▶ DIRECTIONS:
Type out every entry again, character for character.

▶ DATA UNDER STUDY:

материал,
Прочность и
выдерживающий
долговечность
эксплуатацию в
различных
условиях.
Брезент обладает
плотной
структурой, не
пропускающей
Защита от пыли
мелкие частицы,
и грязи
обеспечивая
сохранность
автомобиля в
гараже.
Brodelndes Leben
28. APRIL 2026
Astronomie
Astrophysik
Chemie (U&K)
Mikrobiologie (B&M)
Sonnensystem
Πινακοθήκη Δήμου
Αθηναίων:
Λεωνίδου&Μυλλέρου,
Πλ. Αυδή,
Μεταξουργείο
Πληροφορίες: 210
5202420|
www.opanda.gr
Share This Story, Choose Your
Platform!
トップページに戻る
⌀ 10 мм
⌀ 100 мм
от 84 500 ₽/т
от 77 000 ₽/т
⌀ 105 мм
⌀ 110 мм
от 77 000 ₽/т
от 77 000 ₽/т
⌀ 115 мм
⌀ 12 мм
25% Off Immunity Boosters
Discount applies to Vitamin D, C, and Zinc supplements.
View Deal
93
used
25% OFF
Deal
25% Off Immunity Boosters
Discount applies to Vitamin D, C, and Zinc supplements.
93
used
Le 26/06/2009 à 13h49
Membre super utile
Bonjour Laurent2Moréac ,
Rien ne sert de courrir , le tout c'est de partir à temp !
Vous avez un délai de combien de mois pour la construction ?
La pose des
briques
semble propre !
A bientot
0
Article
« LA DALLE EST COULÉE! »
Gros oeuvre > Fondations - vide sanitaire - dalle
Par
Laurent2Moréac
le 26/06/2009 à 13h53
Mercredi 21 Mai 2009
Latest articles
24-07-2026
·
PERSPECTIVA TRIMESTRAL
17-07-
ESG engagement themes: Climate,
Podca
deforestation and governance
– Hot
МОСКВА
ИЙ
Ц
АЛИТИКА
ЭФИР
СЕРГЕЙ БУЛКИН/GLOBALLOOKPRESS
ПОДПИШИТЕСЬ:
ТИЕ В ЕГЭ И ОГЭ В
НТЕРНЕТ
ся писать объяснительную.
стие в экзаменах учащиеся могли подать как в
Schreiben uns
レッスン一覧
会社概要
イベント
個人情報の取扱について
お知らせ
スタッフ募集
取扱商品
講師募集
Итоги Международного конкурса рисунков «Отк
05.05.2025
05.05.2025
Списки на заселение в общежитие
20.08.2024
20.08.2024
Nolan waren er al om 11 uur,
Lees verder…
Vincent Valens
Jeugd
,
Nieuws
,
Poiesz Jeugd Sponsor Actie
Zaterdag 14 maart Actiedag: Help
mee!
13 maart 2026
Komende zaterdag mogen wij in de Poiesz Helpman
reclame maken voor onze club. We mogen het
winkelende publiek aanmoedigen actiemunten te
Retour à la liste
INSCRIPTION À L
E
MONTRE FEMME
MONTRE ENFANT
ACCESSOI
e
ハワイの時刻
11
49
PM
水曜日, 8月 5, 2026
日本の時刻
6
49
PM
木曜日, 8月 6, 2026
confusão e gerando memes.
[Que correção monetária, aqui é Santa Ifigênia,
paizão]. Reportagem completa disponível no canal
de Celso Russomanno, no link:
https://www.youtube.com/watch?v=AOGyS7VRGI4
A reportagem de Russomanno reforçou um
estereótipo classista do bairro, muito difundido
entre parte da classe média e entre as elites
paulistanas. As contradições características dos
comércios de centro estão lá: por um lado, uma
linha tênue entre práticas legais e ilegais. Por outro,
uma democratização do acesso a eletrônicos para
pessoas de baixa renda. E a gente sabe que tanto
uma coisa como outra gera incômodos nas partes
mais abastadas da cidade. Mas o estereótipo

▶ ANSWER TO THE EXERCISE:
материал,
Прочность и
выдерживающий
долговечность
эксплуатацию в
различных
условиях.
Брезент обладает
плотной
структурой, не
пропускающей
Защита от пыли
мелкие частицы,
и грязи
обеспечивая
сохранность
автомобиля в
гараже.
Brodelndes Leben
28. APRIL 2026
Astronomie
Astrophysik
Chemie (U&K)
Mikrobiologie (B&M)
Sonnensystem
Πινακοθήκη Δήμου
Αθηναίων:
Λεωνίδου&Μυλλέρου,
Πλ. Αυδή,
Μεταξουργείο
Πληροφορίες: 210
5202420|
www.opanda.gr
Share This Story, Choose Your
Platform!
トップページに戻る
⌀ 10 мм
⌀ 100 мм
от 84 500 ₽/т
от 77 000 ₽/т
⌀ 105 мм
⌀ 110 мм
от 77 000 ₽/т
от 77 000 ₽/т
⌀ 115 мм
⌀ 12 мм
25% Off Immunity Boosters
Discount applies to Vitamin D, C, and Zinc supplements.
View Deal
93
used
25% OFF
Deal
25% Off Immunity Boosters
Discount applies to Vitamin D, C, and Zinc supplements.
93
used
Le 26/06/2009 à 13h49
Membre super utile
Bonjour Laurent2Moréac ,
Rien ne sert de courrir , le tout c'est de partir à temp !
Vous avez un délai de combien de mois pour la construction ?
La pose des
briques
semble propre !
A bientot
0
Article
« LA DALLE EST COULÉE! »
Gros oeuvre > Fondations - vide sanitaire - dalle
Par
Laurent2Moréac
le 26/06/2009 à 13h53
Mercredi 21 Mai 2009
Latest articles
24-07-2026
·
PERSPECTIVA TRIMESTRAL
17-07-
ESG engagement themes: Climate,
Podca
deforestation and governance
– Hot
МОСКВА
ИЙ
Ц
АЛИТИКА
ЭФИР
СЕРГЕЙ БУЛКИН/GLOBALLOOKPRESS
ПОДПИШИТЕСЬ:
ТИЕ В ЕГЭ И ОГЭ В
НТЕРНЕТ
ся писать объяснительную.
стие в экзаменах учащиеся могли подать как в
Schreiben uns
レッスン一覧
会社概要
イベント
個人情報の取扱について
お知らせ
スタッフ募集
取扱商品
講師募集
Итоги Международного конкурса рисунков «Отк
05.05.2025
05.05.2025
Списки на заселение в общежитие
20.08.2024
20.08.2024
Nolan waren er al om 11 uur,
Lees verder…
Vincent Valens
Jeugd
,
Nieuws
,
Poiesz Jeugd Sponsor Actie
Zaterdag 14 maart Actiedag: Help
mee!
13 maart 2026
Komende zaterdag mogen wij in de Poiesz Helpman
reclame maken voor onze club. We mogen het
winkelende publiek aanmoedigen actiemunten te
Retour à la liste
INSCRIPTION À L
E
MONTRE FEMME
MONTRE ENFANT
ACCESSOI
e
ハワイの時刻
11
49
PM
水曜日, 8月 5, 2026
日本の時刻
6
49
PM
木曜日, 8月 6, 2026
confusão e gerando memes.
[Que correção monetária, aqui é Santa Ifigênia,
paizão]. Reportagem completa disponível no canal
de Celso Russomanno, no link:
https://www.youtube.com/watch?v=AOGyS7VRGI4
A reportagem de Russomanno reforçou um
estereótipo classista do bairro, muito difundido
entre parte da classe média e entre as elites
paulistanas. As contradições características dos
comércios de centro estão lá: por um lado, uma
linha tênue entre práticas legais e ilegais. Por outro,
uma democratização do acesso a eletrônicos para
pessoas de baixa renda. E a gente sabe que tanto
uma coisa como outra gera incômodos nas partes
mais abastadas da cidade. Mas o estereótipo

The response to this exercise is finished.